When it comes to small punctures, you could always put a patch on the hole. That’s a procedure that car mechanics usually take rather than opting out for replacements.
Patches work effectively but make sure you apply them correctly to fix the tire airtight seal and keep the moisture away from the steel belts.
#2 Always change all fours tires at the same time
Clearly, knowing when to change your tires will keep you safe while on the road. But there’s a misconception when it comes to replacing them all at once.
If all your tires are the same brand, size, and model, you won’t have to be worried about when to replace them. In fact, it doesn’t even matter.
What really matters, though, is tire rotation and you should do it every other oil change to keep wearing evenly.
#3 Get premium gas to improve the performance of your vehicle
This is a misconception that makes buyers pay more money for something that they don’t really need.
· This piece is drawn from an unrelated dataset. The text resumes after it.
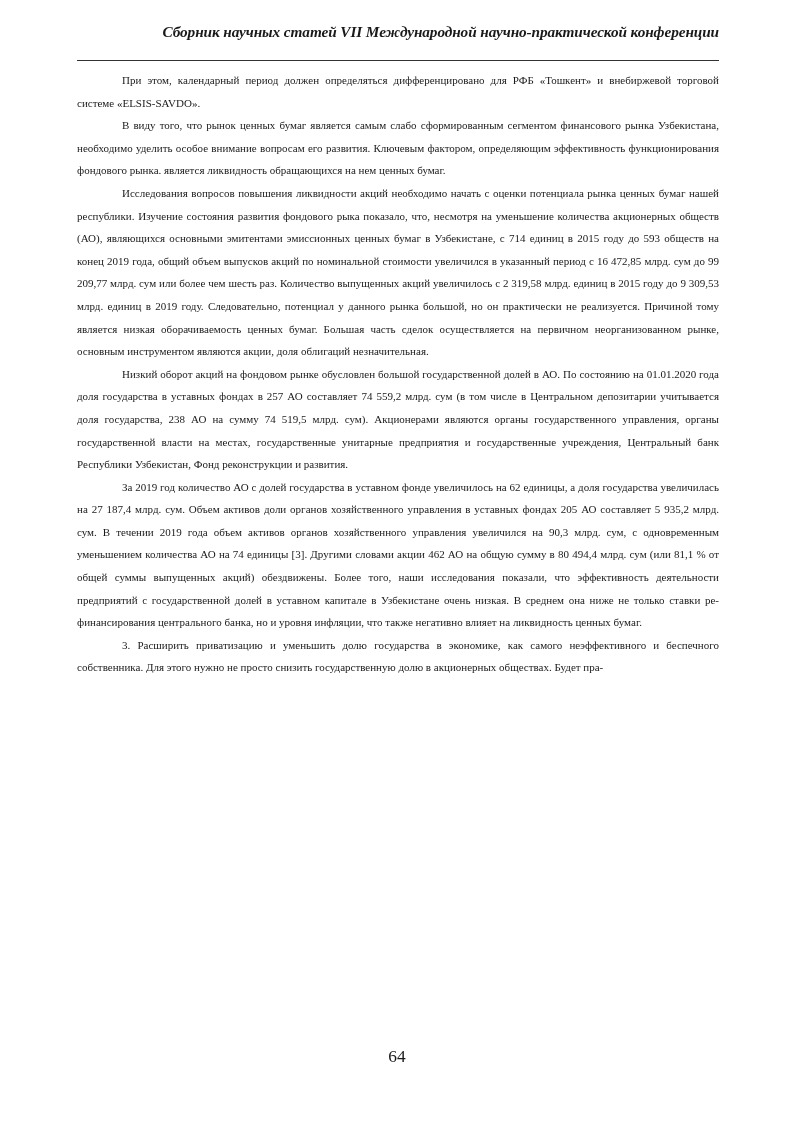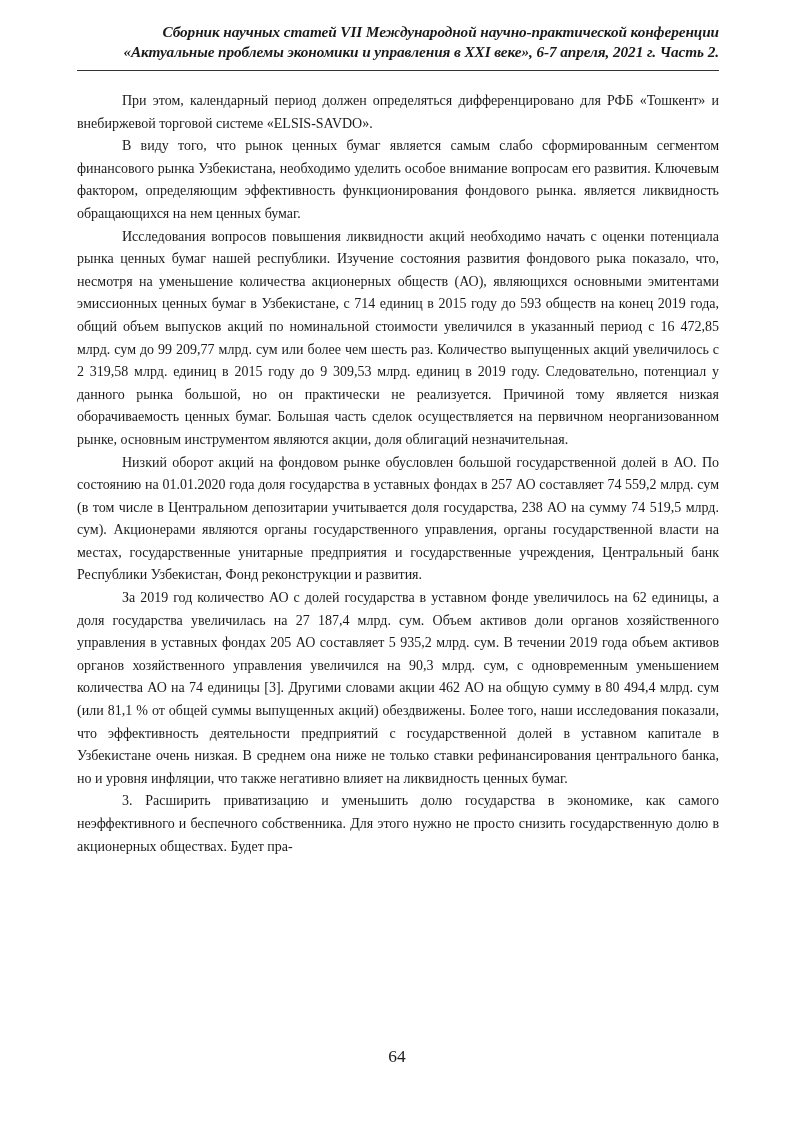"Сборник научных статей VII Международной" .header { padding-bottom: 8px -> 18px }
Just because you use a higher-octane gasoline on your car doesn’t mean that your car will get any better at performance, go faster, get better mileage, or run cleaner.
Always check your auto manual and stick to the type of gas that best suits your vehicle.
#4 During an oil change, replace your coolant fluid and air filters
Usually, car mechanics will try to add more items on your bucket list that won’t add any value to your vehicle to say the least.
Know that air filters need to be changed depending upon driving conditions, mileage, and time. Your manual explicitly specifies everything you need to know about your car’s air filter.
Before replacing your coolant fluid, carmakers advise drivers to flush and replace the coolant every 30,000 miles or so, which is about 2 years worth of driving.
Feel free to refuse any replacements, provided that you feel that your vehicle is running smoothly.
#5 Using oil additives gets the engine of my car live longer
This myth is not only unnecessary, but also leads to a detrimental position if not acting responsibly.
Don’t add anything to your oil unless your dealer or car manual advises you to do so.
Worst case scenario, while you believe that adding extra protection to your engine is a great idea, adding oil additives could even have detrimental effects on your engine and affect performance.
#6 Prior to driving in the cold, always warm up your car.
Warming your car before hitting the road doesn’t mean you need to stay there for 10 minutes to feel that your car is ready to go.
Drivers are advised to warm their car just for 30 seconds before driving. In fact, an engine warms up faster by being driven.
In addition, your car transmission and wheel bearings cannot warm up any faster without motion. If you still warm up your car for a long time before driving, you are probably feeling terribly cold.
#7 Drivers should only worry about their timing belt after 60,000 miles
It’s hard to know when your timing belt will break, and, in most cases, drivers cannot find any signs to focus on before it even happens.
A good way of solving this dilemma is to have regular checks with your car mechanic to determine the health of your timing belt.
In fact, experts recommend replacing it every 60,000 to 100,000 miles. That said, there’s no fixed time when it comes to the life of your timing belt.
Keep an eye on your timing belt and don’t let it fail. Nobody wants to be left stranded for not following the real facts about car maintenance.